• [СПИСОК ЗАДАНИЙ]
(1) Перечислите все пары «взрослое — детское», которые, согласно тексту о диптихах, художник скрестил в двух образах города.
(2) Продолжите текст о диптихах с того места, где он заканчивается.

• [ИЗУЧАЕМЫЙ ТЕКСТ]
»»
Автор очень изобретательно играет в «отражения» располагая две части диптиха по модели игральных карт – одну под другой. В «Озере» сверху детская работа, где на золотистом фоне в ряд выстраиваются «каракули» коричневых домиков, деревьев, угла сарая и тут же морская свинка ( впрочем, это, возможно, какой –то другой зверек) . И все это смешное хозяйство отражается во «взрослом» озере (читай памяти) - то же самое внизу дано как бы вверх дном, очертания предметов лишены «крючковатых» подробностей и мягко «плывут» в прозрачной розово-сиреневой глади-гамме. Тут же появляется мальчишка, держащийся на воде с помощью красного круга – некое зримое явление детства во взрослых «вариациях», артистически утончающих смешную и редкостно выразительную детскую «куринолапость».
В «Городе» художник словно бы перевернул времена. Верхняя часть диптиха – это явно «взрослый» город – с продуманно скомпанованными, четко очерченными и аккуратно раскрашенными домами и башнями, выходящими на морской залив, где компактно разместились три лодочки. Город тут нечто незыблемое, раз и навсегда данное. Это любимое пристанище, но и в некотором роде «тюрьма». Ребенок представлял город мечты совсем иначе. Эта мечта о приморском городе предстает теперь в «отражении», где те же башни и дома кривобоки и аляповаты, но оттого фантастически прекрасны, а сиреневый заливчик явно уводит в какие-то сказочные края. Художник скрестил в двух образах города взрослую мастеровитость и детскую неумелую, но захватывающую спонтанность, взрослый разум и детскую стихийность, взрослое чувство меры и детскую бескрайность.
««
• [ИСХОДНЫЕ ДАННЫЕ]
»»
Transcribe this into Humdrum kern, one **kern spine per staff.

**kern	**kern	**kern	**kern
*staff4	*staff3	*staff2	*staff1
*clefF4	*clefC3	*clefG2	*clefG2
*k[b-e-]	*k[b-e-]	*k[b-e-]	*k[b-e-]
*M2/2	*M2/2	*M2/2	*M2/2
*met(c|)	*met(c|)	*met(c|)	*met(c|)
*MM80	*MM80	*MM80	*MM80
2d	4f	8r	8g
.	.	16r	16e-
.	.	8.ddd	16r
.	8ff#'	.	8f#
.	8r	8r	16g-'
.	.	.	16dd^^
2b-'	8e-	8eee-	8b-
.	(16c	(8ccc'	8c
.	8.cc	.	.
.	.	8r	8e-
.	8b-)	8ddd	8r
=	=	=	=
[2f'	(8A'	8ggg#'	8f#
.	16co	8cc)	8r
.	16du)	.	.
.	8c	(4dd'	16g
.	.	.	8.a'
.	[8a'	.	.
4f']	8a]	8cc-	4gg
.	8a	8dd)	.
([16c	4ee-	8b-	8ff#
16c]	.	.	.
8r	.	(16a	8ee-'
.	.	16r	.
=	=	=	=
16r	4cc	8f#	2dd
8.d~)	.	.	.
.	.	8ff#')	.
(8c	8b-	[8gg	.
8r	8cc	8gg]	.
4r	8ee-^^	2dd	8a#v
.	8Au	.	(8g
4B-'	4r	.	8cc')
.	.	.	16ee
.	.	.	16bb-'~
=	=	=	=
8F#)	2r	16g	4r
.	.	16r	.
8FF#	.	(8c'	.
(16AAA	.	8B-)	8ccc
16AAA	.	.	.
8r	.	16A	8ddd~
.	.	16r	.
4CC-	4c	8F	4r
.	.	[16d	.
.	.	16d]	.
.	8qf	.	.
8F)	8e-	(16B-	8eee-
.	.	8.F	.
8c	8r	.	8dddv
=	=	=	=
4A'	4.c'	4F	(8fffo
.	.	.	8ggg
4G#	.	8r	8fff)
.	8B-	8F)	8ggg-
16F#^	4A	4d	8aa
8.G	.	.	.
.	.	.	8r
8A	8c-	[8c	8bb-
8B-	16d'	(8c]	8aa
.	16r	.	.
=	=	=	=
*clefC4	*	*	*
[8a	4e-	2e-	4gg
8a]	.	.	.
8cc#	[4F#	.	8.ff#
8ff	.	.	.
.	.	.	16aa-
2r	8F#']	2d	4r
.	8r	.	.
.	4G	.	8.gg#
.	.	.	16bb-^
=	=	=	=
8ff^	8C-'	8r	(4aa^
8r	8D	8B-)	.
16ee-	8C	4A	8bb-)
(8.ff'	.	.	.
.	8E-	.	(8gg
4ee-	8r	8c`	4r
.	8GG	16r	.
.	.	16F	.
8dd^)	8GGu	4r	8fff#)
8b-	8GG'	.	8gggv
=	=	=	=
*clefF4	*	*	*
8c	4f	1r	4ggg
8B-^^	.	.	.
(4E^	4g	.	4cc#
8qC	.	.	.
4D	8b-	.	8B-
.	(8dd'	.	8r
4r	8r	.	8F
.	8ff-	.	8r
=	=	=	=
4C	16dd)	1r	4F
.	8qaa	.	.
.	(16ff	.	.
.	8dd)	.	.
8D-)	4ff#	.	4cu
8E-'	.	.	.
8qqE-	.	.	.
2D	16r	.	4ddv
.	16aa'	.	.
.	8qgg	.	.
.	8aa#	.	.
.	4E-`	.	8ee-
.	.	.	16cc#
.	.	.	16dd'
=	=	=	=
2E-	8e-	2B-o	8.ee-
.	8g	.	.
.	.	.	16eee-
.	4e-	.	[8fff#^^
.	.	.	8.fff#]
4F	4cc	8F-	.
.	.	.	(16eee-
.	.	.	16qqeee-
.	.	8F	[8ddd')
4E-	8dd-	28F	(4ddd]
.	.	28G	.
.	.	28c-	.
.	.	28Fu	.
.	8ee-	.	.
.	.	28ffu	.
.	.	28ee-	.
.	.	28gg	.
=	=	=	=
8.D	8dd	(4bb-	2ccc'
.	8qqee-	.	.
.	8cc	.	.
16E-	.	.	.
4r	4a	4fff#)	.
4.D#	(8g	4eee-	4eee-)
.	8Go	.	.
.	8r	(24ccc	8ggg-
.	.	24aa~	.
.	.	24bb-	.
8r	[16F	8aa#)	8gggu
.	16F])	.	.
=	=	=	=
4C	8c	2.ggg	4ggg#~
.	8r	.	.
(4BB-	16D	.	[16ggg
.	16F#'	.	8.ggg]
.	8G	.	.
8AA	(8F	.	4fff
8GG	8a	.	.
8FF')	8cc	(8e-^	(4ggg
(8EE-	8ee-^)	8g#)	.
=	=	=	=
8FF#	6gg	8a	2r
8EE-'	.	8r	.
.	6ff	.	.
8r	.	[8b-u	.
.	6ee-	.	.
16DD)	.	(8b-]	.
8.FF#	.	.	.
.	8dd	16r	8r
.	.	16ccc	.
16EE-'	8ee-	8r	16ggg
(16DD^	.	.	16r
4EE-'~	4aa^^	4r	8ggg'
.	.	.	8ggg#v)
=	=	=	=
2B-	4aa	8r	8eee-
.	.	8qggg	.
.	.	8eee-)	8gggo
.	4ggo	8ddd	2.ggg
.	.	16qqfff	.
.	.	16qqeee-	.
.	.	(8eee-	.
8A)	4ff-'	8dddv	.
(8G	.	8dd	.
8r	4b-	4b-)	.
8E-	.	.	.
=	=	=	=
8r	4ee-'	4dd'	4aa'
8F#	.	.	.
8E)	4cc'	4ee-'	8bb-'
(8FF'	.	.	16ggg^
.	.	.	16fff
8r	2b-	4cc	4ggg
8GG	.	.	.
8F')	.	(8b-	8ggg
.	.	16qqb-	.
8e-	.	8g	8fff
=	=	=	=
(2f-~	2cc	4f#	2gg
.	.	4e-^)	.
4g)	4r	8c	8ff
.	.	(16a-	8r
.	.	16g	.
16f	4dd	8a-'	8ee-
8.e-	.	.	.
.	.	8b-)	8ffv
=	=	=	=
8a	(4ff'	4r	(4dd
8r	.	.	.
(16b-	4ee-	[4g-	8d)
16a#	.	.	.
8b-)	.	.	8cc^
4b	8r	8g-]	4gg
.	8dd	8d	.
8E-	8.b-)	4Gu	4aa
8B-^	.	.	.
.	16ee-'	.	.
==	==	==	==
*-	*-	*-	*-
««
• [ОТВЕТЫ К УПРАЖНЕНИЮ]
(1)
- взрослая мастеровитость и детская неумелая, но захватывающая спонтанность
- взрослый разум и детская стихийность
- взрослое чувство меры и детская бескрайность

(2)
Еще одна грань «отражений» – авторские автопортреты- невероятно причудливые «карнавальные» в детстве и всегда несколько ироничные во взрослом состоянии, что особенно бросается в глаза в триптихе «Здравствуйте, господин Яхилевич!»
Два приятеля-мальчишки изображены на детской работе, где юный художник уподобил себя едва ли не дереву. Во всяком случае его голова завершается древесной кроной. А слева на фоне розовой стены две мелкие фигурки пожилых кругленьких человечков, отбрасывающих тени. Ага, тени – это там, где взрослые заботы. Но иронический пассаж по своему адресу (вот какими мы стали!)-лишь один из смысловых обертонов игры в отражения. Работа бросает отсвет и в культурное прошлое человечества, переиначивая известную картину Курбе. А две пары – парнишек и взрослых «мужичков»- сверху словно бы накрыты «космическим» пейзажем с таинственным белым домиком и небом – спокойно-серым и пламенно-красным, намекающим на страдания и страсти.
Все смешалось, переплелось, взаимоотразилось – детство и взрослость, ранние блаженные мечты и поздние горькие разочарования, былая наивность и теперешняя умудренность, детская спонтанная талантливость и взрослый утонченный артистизм…
Выводы скорее отрадны – есть потери, но есть и обретения. А все вместе – это и называется жизнью.